WHAT IS REQUIRED:
Starting at the top of the records, output every line through the one that contains "فأصحاب الدعوة إلى ربوبية الله وحده ، و تطهير", keeping each exactly as it appears.

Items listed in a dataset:
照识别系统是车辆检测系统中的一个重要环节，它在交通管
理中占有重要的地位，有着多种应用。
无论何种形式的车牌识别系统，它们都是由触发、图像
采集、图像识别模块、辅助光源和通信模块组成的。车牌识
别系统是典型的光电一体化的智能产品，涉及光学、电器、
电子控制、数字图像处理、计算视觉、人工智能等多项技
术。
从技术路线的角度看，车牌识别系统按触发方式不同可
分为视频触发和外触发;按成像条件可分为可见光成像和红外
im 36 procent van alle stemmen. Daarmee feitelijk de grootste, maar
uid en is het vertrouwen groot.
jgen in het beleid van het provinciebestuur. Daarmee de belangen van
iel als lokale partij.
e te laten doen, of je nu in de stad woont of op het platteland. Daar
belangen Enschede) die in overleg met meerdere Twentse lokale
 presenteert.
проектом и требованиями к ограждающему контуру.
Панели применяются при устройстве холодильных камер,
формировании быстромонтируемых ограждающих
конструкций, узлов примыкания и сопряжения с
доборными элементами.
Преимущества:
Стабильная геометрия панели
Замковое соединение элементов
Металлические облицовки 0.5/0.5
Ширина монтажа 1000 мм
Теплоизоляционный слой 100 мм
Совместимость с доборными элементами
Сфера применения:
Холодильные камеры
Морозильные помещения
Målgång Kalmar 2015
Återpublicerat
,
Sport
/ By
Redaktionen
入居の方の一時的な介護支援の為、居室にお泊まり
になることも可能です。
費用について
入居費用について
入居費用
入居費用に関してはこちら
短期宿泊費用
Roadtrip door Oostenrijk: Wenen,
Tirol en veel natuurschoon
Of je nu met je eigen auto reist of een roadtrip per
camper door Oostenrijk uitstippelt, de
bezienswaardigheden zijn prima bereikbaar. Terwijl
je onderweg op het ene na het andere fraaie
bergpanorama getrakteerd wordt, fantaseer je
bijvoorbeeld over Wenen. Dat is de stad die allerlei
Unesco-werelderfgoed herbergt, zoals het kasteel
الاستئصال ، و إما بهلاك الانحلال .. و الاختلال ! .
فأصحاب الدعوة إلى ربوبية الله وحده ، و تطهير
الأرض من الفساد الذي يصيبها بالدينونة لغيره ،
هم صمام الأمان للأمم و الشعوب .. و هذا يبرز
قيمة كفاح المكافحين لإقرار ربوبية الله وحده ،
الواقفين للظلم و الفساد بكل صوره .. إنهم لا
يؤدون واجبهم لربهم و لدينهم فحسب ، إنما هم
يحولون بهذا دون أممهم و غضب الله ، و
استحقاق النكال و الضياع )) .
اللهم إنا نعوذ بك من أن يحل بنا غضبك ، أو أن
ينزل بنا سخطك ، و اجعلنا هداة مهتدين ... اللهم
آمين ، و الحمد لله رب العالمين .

ANSWER SPACE:
照识别系统是车辆检测系统中的一个重要环节，它在交通管
理中占有重要的地位，有着多种应用。
无论何种形式的车牌识别系统，它们都是由触发、图像
采集、图像识别模块、辅助光源和通信模块组成的。车牌识
别系统是典型的光电一体化的智能产品，涉及光学、电器、
电子控制、数字图像处理、计算视觉、人工智能等多项技
术。
从技术路线的角度看，车牌识别系统按触发方式不同可
分为视频触发和外触发;按成像条件可分为可见光成像和红外
im 36 procent van alle stemmen. Daarmee feitelijk de grootste, maar
uid en is het vertrouwen groot.
jgen in het beleid van het provinciebestuur. Daarmee de belangen van
iel als lokale partij.
e te laten doen, of je nu in de stad woont of op het platteland. Daar
belangen Enschede) die in overleg met meerdere Twentse lokale
 presenteert.
проектом и требованиями к ограждающему контуру.
Панели применяются при устройстве холодильных камер,
формировании быстромонтируемых ограждающих
конструкций, узлов примыкания и сопряжения с
доборными элементами.
Преимущества:
Стабильная геометрия панели
Замковое соединение элементов
Металлические облицовки 0.5/0.5
Ширина монтажа 1000 мм
Теплоизоляционный слой 100 мм
Совместимость с доборными элементами
Сфера применения:
Холодильные камеры
Морозильные помещения
Målgång Kalmar 2015
Återpublicerat
,
Sport
/ By
Redaktionen
入居の方の一時的な介護支援の為、居室にお泊まり
になることも可能です。
費用について
入居費用について
入居費用
入居費用に関してはこちら
短期宿泊費用
Roadtrip door Oostenrijk: Wenen,
Tirol en veel natuurschoon
Of je nu met je eigen auto reist of een roadtrip per
camper door Oostenrijk uitstippelt, de
bezienswaardigheden zijn prima bereikbaar. Terwijl
je onderweg op het ene na het andere fraaie
bergpanorama getrakteerd wordt, fantaseer je
bijvoorbeeld over Wenen. Dat is de stad die allerlei
Unesco-werelderfgoed herbergt, zoals het kasteel
الاستئصال ، و إما بهلاك الانحلال .. و الاختلال ! .
فأصحاب الدعوة إلى ربوبية الله وحده ، و تطهير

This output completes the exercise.